Work task -> From the rearranged-series proof below, write out everything from "Consider the convergent" down to "Prove $s_n$ converges.".

Supplied passage ->

[Start of section]

Rearrangement of a Different Convergence (Example 3.53)

Walter Rudin Principles of Mathematical Analysis, chapter 3, example 53:

Consider the convergent series $$1-1/2+1/3-1/4+...$$ and one of its rearrangements $$1+1/3-1/2+1/5+1/7-1/4+1/9+1/11-1/6+...$$ As we have seen, the rearrangement $s_n$ if it converges does so at a point larger than the point of convergence for the original series. Prove $s_n$ converges.

Proof: For any sequence $a_n$, let $f~:~ℕ→ℕ$ be such that $a_{f(n)}$ and $a_n-a_{f(n)}$ are convergent sequences. Then we see $(\text{lim }a_n-a_{f(n)})+(\text{lim }a_{f(n)})=\text{lim }a_n$ so that $a_n$ converges. As it applies to this problem, we will show the subsequence $s_{3n}$ converges, and since $\text{lim }s_n-s_{f(n)}=0$ where $f(n)$ rounds $n$ to the next highest multiple of $3$, $s_n$ converges (technically $s_{f(n)}$ has different terms from $s_{3n}$, but $\text{lim }s_{f(n)}=\text{lim }s_{3n}$ since the former merely has finite copies of each of the latter's terms).

[End of section]

Record extracts ->
[Start of section]

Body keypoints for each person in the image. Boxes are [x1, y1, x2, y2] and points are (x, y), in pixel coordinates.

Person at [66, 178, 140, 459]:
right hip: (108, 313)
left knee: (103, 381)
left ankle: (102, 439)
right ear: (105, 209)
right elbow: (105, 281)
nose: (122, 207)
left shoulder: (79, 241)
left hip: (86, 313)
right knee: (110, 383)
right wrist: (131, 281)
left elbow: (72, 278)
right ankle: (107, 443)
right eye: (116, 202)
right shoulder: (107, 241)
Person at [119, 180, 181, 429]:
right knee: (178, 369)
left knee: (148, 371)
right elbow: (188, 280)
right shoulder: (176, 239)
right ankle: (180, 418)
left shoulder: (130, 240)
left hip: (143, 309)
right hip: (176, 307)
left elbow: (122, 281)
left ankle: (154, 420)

[End of section]
[Start of section]

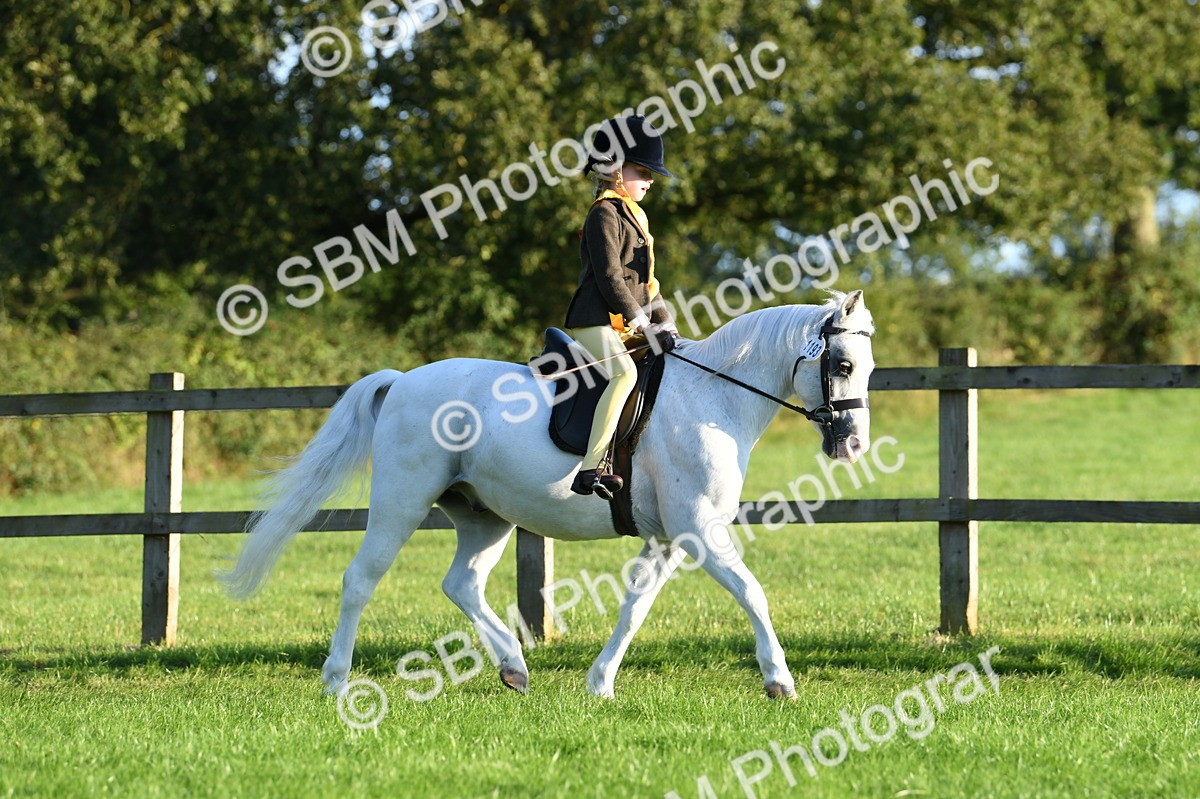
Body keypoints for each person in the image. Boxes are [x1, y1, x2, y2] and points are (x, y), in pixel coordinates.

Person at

[End of section]

Worked solution ->
Consider the convergent series $$1-1/2+1/3-1/4+...$$ and one of its rearrangements $$1+1/3-1/2+1/5+1/7-1/4+1/9+1/11-1/6+...$$ As we have seen, the rearrangement $s_n$ if it converges does so at a point larger than the point of convergence for the original series. Prove $s_n$ converges.